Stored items
###

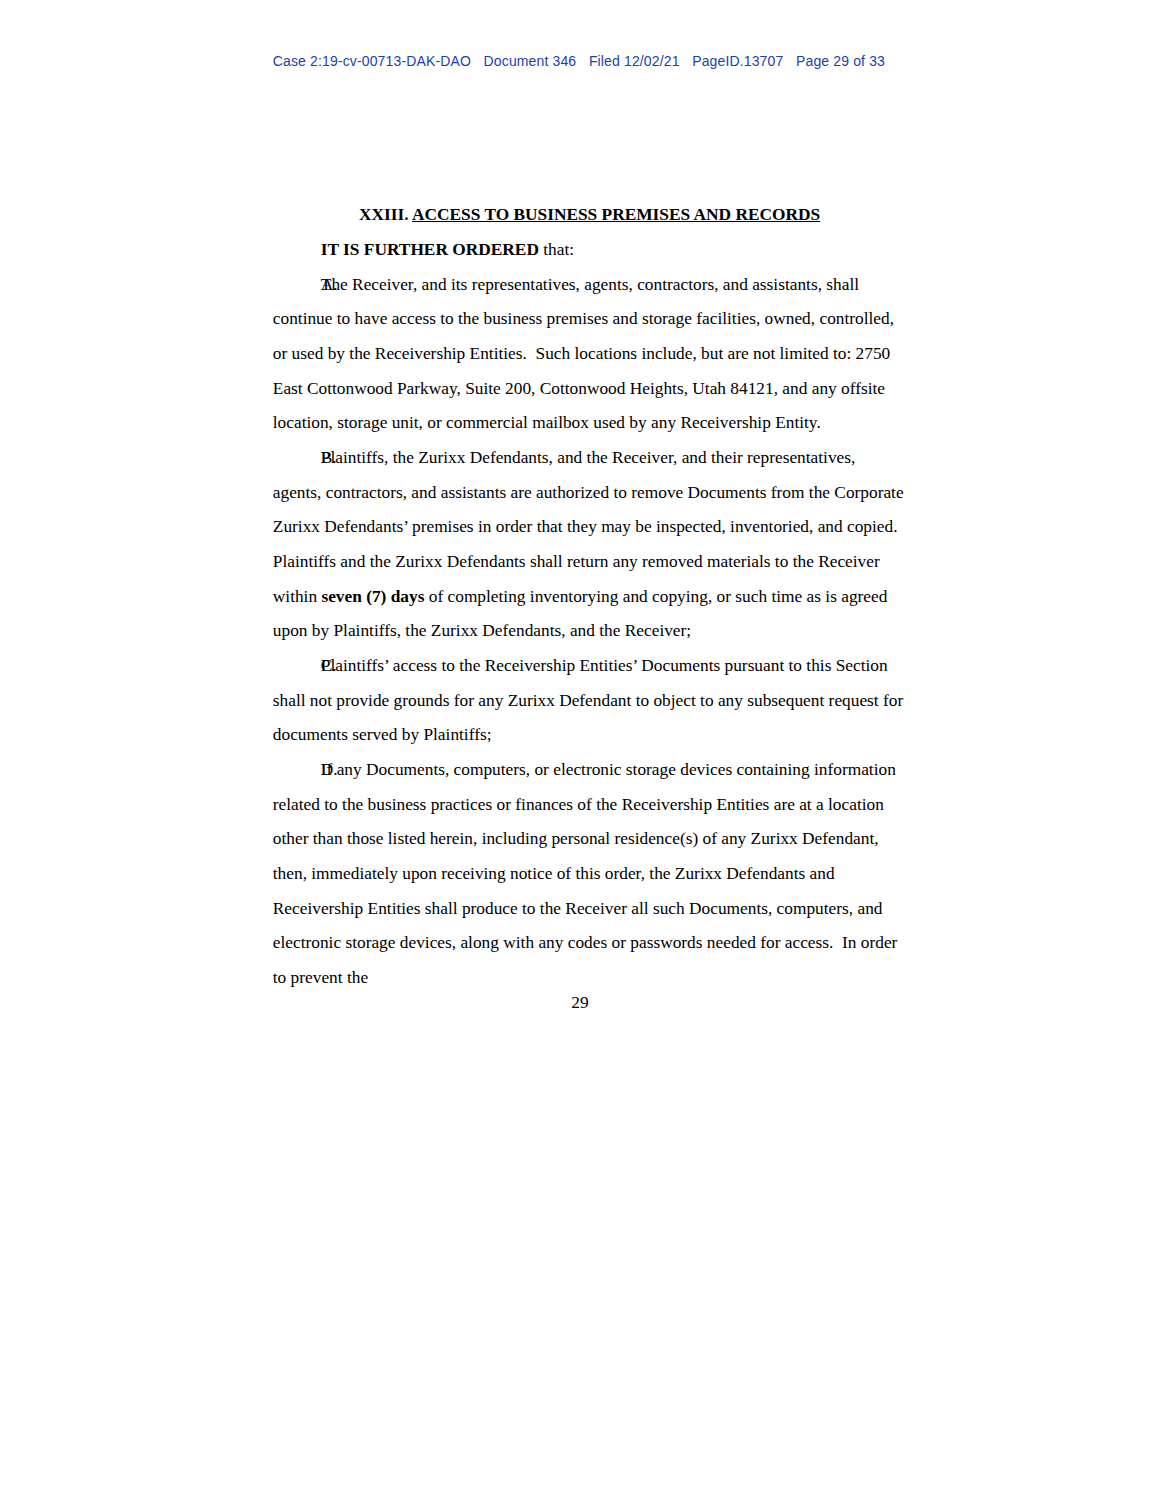Case 2:19-cv-00713-DAK-DAO Document 346 Filed 12/02/21 PageID.13707 Page 29 of 33
XXIII. ACCESS TO BUSINESS PREMISES AND RECORDS
IT IS FURTHER ORDERED that:
A. The Receiver, and its representatives, agents, contractors, and assistants, shall continue to have access to the business premises and storage facilities, owned, controlled, or used by the Receivership Entities. Such locations include, but are not limited to: 2750 East Cottonwood Parkway, Suite 200, Cottonwood Heights, Utah 84121, and any offsite location, storage unit, or commercial mailbox used by any Receivership Entity.
B. Plaintiffs, the Zurixx Defendants, and the Receiver, and their representatives, agents, contractors, and assistants are authorized to remove Documents from the Corporate Zurixx Defendants’ premises in order that they may be inspected, inventoried, and copied. Plaintiffs and the Zurixx Defendants shall return any removed materials to the Receiver within seven (7) days of completing inventorying and copying, or such time as is agreed upon by Plaintiffs, the Zurixx Defendants, and the Receiver;
C. Plaintiffs’ access to the Receivership Entities’ Documents pursuant to this Section shall not provide grounds for any Zurixx Defendant to object to any subsequent request for documents served by Plaintiffs;
D. If any Documents, computers, or electronic storage devices containing information related to the business practices or finances of the Receivership Entities are at a location other than those listed herein, including personal residence(s) of any Zurixx Defendant, then, immediately upon receiving notice of this order, the Zurixx Defendants and Receivership Entities shall produce to the Receiver all such Documents, computers, and electronic storage devices, along with any codes or passwords needed for access. In order to prevent the
29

###

* _Goal of the exercise_
Go through the lines above. Select every one that has the string "assistants".

* _Answer to this problem_
A. The Receiver, and its representatives, agents, contractors, and assistants, shall continue to have access to the business premises and storage facilities, owned, controlled, or used by the Receivership Entities. Such locations include, but are not limited to: 2750 East Cottonwood Parkway, Suite 200, Cottonwood Heights, Utah 84121, and any offsite location, storage unit, or commercial mailbox used by any Receivership Entity.
B. Plaintiffs, the Zurixx Defendants, and the Receiver, and their representatives, agents, contractors, and assistants are authorized to remove Documents from the Corporate Zurixx Defendants’ premises in order that they may be inspected, inventoried, and copied. Plaintiffs and the Zurixx Defendants shall return any removed materials to the Receiver within seven (7) days of completing inventorying and copying, or such time as is agreed upon by Plaintiffs, the Zurixx Defendants, and the Receiver;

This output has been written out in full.